Interrogé sur la succession d'Emmanuel Macron, Joshua Zarka ne s'est pas prononcé entre les candidats du bloc central et ceux du Rassemblement national : « Je n'ai aucune position à ce sujet », a-t-il répondu, estimant que « le RN a changé », et citant en exemple la visite de Bardella en Israël et ses déclarations solennelles contre l'antisémitisme.
Mais lorsqu'il a été question de Jean-Luc Mélenchon, le diplomate a répondu : « Je préférerais que ce soit n'importe qui » plutôt que le leader de La France insoumise.
Ces propos ont d'autant plus retenu l'attention que Joshua Zarka avait rencontré Marine Le Pen mi-avril, rompant ainsi avec le cordon sanitaire qui prévalait traditionnellement dans la diplomatie israélienne vis-à-vis de l'extrême droite française. Fin avril, il avait également été reçu à Menton par la maire issue du RN, Alexandra Masson.
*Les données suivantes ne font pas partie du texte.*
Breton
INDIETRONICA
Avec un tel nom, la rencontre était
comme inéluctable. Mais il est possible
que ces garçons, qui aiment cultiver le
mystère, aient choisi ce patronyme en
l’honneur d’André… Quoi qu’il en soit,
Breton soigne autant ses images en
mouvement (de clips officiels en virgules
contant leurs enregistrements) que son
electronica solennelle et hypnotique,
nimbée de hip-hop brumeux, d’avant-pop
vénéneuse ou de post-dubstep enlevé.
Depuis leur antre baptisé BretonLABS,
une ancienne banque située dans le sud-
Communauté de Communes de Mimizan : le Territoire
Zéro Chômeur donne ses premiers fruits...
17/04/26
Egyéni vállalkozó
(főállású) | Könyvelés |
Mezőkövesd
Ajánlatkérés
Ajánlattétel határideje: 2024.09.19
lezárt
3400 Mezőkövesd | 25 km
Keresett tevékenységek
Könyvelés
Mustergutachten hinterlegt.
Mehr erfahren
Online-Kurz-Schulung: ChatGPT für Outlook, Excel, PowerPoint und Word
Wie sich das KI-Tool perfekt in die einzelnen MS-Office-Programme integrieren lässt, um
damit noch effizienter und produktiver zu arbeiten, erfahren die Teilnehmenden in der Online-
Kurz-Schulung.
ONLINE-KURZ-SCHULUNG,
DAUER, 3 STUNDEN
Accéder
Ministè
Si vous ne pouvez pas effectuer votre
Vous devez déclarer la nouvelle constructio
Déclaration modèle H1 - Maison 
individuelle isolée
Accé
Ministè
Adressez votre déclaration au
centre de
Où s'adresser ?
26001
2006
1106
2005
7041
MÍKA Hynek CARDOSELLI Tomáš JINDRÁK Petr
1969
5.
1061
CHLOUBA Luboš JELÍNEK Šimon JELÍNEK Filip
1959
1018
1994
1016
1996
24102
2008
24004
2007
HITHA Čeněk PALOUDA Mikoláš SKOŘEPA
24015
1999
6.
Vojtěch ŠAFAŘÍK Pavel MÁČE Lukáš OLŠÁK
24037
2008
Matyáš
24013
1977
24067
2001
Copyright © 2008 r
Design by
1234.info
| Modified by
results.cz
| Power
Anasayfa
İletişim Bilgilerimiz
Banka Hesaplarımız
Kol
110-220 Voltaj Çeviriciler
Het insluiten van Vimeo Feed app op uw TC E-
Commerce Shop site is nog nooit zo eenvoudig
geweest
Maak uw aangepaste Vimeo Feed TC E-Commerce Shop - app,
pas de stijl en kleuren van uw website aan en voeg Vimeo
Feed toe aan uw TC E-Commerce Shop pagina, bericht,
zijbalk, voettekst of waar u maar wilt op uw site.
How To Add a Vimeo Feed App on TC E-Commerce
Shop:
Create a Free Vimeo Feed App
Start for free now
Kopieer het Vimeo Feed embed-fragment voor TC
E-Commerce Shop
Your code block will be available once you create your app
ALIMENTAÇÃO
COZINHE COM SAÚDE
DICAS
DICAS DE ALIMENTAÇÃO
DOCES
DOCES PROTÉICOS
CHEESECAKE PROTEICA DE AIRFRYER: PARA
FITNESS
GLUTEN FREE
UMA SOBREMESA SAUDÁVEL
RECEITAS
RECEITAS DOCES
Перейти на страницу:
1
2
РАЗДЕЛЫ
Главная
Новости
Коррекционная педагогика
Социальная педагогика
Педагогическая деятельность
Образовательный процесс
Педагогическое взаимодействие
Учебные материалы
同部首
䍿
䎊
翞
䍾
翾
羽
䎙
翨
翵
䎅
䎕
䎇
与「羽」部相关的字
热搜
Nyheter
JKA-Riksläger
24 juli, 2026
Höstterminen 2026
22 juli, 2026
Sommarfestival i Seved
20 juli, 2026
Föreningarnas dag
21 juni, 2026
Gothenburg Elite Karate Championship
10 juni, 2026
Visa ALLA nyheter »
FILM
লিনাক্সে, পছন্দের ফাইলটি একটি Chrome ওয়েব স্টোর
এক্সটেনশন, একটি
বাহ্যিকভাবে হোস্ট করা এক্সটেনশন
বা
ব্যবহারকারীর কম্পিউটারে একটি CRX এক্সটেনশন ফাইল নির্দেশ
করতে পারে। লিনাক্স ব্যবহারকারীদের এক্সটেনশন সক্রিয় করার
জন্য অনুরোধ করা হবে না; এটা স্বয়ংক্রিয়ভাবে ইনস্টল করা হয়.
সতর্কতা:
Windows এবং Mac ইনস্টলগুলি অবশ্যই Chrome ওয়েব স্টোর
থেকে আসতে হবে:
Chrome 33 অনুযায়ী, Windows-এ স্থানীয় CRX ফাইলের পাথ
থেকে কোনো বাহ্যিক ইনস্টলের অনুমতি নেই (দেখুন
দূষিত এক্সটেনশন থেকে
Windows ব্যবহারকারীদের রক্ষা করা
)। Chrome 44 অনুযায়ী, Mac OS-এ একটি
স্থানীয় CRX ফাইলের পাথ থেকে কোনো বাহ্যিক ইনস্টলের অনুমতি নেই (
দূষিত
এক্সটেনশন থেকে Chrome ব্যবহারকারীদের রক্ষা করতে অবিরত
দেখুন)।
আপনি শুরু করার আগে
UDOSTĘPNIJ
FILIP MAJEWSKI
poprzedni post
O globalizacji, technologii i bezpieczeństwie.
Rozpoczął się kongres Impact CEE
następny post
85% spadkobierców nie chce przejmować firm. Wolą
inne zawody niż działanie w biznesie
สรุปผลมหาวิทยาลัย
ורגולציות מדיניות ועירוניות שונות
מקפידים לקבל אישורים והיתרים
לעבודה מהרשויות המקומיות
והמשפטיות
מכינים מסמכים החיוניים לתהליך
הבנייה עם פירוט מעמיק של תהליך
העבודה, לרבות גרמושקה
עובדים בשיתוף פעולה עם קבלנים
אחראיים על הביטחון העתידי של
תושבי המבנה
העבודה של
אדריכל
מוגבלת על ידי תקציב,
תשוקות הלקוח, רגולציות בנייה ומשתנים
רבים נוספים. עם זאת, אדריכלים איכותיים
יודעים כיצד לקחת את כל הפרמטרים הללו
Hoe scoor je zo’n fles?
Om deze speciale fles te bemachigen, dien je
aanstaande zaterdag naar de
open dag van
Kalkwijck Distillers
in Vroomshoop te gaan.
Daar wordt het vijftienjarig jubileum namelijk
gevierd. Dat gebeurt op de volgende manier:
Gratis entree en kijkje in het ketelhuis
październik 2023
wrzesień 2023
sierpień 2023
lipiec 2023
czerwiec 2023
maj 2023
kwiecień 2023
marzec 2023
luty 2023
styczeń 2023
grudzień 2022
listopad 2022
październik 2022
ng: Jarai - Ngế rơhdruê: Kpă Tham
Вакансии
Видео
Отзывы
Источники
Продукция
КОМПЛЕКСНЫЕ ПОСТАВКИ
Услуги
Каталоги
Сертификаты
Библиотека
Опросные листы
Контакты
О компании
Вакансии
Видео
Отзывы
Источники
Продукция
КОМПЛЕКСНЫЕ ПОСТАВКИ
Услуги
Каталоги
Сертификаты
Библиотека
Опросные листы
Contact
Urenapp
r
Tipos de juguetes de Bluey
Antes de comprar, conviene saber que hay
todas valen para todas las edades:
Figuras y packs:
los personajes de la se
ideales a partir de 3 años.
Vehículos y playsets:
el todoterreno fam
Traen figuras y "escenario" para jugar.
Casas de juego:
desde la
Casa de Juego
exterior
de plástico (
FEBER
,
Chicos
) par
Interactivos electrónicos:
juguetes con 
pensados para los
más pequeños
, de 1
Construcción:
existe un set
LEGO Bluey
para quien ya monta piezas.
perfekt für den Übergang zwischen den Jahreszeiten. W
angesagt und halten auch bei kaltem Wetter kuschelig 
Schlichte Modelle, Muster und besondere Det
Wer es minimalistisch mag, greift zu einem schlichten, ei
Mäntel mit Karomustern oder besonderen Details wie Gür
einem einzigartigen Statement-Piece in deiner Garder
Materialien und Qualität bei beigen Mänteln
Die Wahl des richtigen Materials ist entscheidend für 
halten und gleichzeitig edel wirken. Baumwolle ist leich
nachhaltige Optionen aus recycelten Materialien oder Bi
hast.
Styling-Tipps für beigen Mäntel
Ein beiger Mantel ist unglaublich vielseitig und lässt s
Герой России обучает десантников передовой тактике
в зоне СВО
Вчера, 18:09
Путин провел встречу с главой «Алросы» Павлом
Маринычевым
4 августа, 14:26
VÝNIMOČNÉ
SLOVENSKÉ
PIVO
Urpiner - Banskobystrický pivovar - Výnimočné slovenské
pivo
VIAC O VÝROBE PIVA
Un tollé à gauche, le silence à droite
La réaction ne s'est pas fait attendre du côté de LFI. Le coordinateur national Manuel Bompard a dénoncé sur X « une ingérence étrangère revendiquée », appelant les autorités françaises à « réagir et condamner ce type de prises de position ». Son collègue député Paul Vannier a interpellé directement les ministres des Affaires étrangères et de l'Intérieur : « Jean-Noël Barrot a-t-il un avis ? Et Laurent Nuñez, soi-disant en charge de la lutte contre les ingérences étrangères ? » Le parti a par ailleurs officiellement demandé la convocation de l'ambassadeur au Quai d'Orsay.